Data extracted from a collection
==*==

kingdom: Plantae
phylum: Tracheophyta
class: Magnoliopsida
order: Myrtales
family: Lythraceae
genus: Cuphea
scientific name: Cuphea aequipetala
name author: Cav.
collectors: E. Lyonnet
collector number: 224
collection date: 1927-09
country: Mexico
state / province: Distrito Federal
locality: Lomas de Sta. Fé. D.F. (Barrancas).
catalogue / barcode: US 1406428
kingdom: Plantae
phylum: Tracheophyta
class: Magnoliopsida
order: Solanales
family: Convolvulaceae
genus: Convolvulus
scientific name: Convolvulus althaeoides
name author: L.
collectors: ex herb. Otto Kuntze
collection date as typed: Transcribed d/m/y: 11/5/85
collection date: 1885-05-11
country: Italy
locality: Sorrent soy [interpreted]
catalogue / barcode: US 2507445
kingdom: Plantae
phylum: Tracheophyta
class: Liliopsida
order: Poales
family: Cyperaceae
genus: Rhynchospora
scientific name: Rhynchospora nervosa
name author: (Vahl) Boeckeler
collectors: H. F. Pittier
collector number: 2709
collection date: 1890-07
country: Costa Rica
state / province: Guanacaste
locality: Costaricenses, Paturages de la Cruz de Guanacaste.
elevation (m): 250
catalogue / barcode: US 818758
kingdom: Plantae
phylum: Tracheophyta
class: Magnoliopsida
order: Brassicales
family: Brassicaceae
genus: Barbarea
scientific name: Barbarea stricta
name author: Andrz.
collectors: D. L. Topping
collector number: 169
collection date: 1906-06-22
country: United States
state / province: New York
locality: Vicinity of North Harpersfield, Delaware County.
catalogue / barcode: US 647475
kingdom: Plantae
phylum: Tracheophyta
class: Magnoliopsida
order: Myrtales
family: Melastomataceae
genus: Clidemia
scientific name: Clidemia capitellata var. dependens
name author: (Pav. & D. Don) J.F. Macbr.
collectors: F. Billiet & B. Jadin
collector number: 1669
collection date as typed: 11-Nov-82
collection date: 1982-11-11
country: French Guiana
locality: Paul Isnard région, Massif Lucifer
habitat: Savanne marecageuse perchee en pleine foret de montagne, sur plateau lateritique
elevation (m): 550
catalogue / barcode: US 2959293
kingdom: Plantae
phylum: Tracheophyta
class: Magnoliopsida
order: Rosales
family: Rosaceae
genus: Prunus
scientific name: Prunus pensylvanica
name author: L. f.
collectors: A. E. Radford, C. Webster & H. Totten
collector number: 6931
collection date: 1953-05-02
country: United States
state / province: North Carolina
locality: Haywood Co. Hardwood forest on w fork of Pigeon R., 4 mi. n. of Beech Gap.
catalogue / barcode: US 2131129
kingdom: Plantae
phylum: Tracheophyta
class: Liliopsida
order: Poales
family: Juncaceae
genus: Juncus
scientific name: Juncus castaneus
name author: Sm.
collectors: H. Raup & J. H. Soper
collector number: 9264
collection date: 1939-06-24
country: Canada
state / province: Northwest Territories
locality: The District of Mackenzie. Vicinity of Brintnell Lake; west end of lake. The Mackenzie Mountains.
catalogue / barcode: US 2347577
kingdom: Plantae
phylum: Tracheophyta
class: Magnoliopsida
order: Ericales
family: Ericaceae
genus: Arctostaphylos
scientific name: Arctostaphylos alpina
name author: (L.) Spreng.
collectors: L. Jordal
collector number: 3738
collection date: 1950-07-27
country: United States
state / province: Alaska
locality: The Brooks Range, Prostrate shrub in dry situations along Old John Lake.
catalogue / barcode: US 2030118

==*==

Task directions: Repeat the lines word for word, starting at the first line and ending at the line that contains "catalogue / barcode: US 1406428", with both included.

Expected answer:
kingdom: Plantae
phylum: Tracheophyta
class: Magnoliopsida
order: Myrtales
family: Lythraceae
genus: Cuphea
scientific name: Cuphea aequipetala
name author: Cav.
collectors: E. Lyonnet
collector number: 224
collection date: 1927-09
country: Mexico
state / province: Distrito Federal
locality: Lomas de Sta. Fé. D.F. (Barrancas).
catalogue / barcode: US 1406428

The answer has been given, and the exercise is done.